--- START ---

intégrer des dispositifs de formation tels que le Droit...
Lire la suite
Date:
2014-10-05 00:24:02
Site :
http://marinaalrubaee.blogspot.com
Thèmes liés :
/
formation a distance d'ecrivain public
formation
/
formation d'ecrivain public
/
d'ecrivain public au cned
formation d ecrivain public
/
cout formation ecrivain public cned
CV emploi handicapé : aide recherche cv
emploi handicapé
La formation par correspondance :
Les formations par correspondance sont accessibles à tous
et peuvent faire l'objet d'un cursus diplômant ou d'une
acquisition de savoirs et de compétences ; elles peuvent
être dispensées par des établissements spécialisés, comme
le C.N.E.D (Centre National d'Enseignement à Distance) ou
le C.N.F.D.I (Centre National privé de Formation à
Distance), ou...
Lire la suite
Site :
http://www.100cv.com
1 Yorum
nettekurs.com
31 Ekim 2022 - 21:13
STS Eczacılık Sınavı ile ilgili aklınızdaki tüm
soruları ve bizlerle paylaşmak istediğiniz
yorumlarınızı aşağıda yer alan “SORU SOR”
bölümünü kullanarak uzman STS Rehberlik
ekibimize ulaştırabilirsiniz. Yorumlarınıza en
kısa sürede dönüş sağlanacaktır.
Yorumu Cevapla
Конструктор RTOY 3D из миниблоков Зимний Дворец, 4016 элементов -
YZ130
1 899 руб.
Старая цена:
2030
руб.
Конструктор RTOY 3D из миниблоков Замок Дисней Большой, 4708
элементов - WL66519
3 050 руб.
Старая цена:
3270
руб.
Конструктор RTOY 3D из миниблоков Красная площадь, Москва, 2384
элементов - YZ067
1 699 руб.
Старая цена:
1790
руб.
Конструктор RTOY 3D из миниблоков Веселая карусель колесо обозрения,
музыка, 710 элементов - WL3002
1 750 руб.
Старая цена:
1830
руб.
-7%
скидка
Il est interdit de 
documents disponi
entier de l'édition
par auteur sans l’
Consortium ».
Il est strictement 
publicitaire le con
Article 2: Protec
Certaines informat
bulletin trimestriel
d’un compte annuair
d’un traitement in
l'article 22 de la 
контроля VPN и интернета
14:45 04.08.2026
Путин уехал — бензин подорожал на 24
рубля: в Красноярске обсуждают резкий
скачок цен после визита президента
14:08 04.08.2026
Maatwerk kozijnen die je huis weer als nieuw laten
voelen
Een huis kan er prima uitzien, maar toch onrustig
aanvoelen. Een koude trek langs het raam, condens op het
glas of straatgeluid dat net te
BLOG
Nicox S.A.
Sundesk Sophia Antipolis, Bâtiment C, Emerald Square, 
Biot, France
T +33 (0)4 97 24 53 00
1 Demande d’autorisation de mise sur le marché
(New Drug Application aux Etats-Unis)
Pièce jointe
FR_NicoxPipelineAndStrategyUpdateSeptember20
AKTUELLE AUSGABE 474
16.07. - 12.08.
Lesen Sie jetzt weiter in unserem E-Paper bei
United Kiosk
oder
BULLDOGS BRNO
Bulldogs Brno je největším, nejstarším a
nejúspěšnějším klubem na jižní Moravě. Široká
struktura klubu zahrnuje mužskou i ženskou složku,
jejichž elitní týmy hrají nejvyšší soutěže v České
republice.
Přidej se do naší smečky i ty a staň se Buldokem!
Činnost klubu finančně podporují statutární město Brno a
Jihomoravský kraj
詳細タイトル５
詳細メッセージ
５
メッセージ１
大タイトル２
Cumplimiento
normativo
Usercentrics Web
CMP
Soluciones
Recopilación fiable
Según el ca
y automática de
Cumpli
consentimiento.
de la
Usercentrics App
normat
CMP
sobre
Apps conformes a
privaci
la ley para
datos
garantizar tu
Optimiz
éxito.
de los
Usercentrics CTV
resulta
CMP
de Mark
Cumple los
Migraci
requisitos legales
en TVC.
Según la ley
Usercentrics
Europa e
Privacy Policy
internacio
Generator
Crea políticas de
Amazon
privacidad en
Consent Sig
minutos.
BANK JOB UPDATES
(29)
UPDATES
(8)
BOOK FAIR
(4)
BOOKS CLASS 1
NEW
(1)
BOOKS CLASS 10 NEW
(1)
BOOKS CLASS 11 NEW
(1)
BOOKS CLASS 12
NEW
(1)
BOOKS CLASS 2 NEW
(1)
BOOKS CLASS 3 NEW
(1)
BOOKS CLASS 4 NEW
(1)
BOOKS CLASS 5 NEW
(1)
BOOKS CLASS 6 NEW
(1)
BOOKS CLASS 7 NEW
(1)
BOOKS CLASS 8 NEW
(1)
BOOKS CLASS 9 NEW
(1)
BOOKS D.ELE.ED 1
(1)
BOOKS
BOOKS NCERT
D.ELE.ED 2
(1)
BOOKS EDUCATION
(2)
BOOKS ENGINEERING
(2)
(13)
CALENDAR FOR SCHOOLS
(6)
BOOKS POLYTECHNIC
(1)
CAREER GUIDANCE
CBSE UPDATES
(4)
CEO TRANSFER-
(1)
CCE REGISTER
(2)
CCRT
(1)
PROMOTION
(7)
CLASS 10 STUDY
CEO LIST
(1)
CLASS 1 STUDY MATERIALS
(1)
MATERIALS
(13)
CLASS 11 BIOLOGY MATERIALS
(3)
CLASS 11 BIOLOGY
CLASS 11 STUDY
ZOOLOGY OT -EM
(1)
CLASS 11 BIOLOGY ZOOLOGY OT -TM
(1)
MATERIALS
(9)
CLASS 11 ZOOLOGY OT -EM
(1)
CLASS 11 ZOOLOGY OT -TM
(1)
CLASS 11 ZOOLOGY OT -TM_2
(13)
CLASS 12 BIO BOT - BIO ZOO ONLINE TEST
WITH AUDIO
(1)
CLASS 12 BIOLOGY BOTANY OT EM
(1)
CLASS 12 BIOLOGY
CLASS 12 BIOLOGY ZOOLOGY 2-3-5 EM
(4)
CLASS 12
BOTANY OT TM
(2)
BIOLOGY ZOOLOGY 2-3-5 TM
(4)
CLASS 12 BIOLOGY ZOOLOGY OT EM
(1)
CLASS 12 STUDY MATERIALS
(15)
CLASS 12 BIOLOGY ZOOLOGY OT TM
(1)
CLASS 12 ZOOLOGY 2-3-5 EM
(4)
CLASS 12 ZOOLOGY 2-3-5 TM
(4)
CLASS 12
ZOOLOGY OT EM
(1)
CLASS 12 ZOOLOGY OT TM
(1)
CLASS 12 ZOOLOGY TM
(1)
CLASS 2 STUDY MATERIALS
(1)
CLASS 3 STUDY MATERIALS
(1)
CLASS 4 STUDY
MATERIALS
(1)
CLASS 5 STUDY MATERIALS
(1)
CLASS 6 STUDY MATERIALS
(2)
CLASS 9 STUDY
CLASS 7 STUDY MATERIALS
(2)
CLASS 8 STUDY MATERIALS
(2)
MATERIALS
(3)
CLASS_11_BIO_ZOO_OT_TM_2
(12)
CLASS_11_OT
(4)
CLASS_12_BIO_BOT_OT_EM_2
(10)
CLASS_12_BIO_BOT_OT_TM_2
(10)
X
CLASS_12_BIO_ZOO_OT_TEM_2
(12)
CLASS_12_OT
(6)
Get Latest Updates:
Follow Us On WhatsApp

--- END ---

**What to work on**
Copy the records above faithfully. Begin at their first line, end at the line containing "documents disponi", and include nothing else.

**Written response**
intégrer des dispositifs de formation tels que le Droit...
Lire la suite
Date:
2014-10-05 00:24:02
Site :
http://marinaalrubaee.blogspot.com
Thèmes liés :
/
formation a distance d'ecrivain public
formation
/
formation d'ecrivain public
/
d'ecrivain public au cned
formation d ecrivain public
/
cout formation ecrivain public cned
CV emploi handicapé : aide recherche cv
emploi handicapé
La formation par correspondance :
Les formations par correspondance sont accessibles à tous
et peuvent faire l'objet d'un cursus diplômant ou d'une
acquisition de savoirs et de compétences ; elles peuvent
être dispensées par des établissements spécialisés, comme
le C.N.E.D (Centre National d'Enseignement à Distance) ou
le C.N.F.D.I (Centre National privé de Formation à
Distance), ou...
Lire la suite
Site :
http://www.100cv.com
1 Yorum
nettekurs.com
31 Ekim 2022 - 21:13
STS Eczacılık Sınavı ile ilgili aklınızdaki tüm
soruları ve bizlerle paylaşmak istediğiniz
yorumlarınızı aşağıda yer alan “SORU SOR”
bölümünü kullanarak uzman STS Rehberlik
ekibimize ulaştırabilirsiniz. Yorumlarınıza en
kısa sürede dönüş sağlanacaktır.
Yorumu Cevapla
Конструктор RTOY 3D из миниблоков Зимний Дворец, 4016 элементов -
YZ130
1 899 руб.
Старая цена:
2030
руб.
Конструктор RTOY 3D из миниблоков Замок Дисней Большой, 4708
элементов - WL66519
3 050 руб.
Старая цена:
3270
руб.
Конструктор RTOY 3D из миниблоков Красная площадь, Москва, 2384
элементов - YZ067
1 699 руб.
Старая цена:
1790
руб.
Конструктор RTOY 3D из миниблоков Веселая карусель колесо обозрения,
музыка, 710 элементов - WL3002
1 750 руб.
Старая цена:
1830
руб.
-7%
скидка
Il est interdit de 
documents disponi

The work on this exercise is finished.